WHAT YOU HAVE TO DO -> Type the data below again exactly. Omit all pictures.

RECORDS SUPPLIED ->
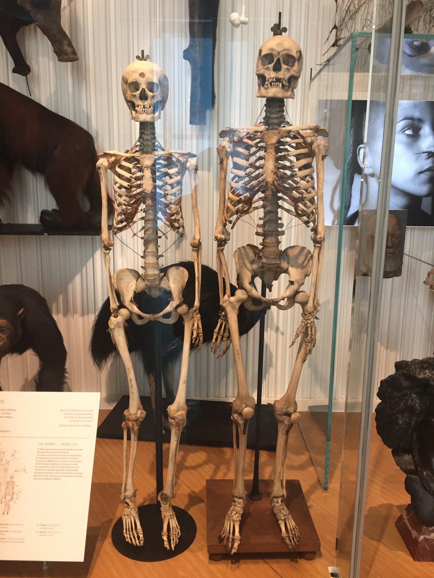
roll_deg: -1.1
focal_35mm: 29
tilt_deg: -10.0
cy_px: 289
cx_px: 217
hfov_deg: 48.2
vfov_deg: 61.7
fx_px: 485
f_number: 2.2
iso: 160
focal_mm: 4.15
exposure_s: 1/33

RESPONSE AREA ->
roll_deg: -1.1
focal_35mm: 29
tilt_deg: -10.0
cy_px: 289
cx_px: 217
hfov_deg: 48.2
vfov_deg: 61.7
fx_px: 485
f_number: 2.2
iso: 160
focal_mm: 4.15
exposure_s: 1/33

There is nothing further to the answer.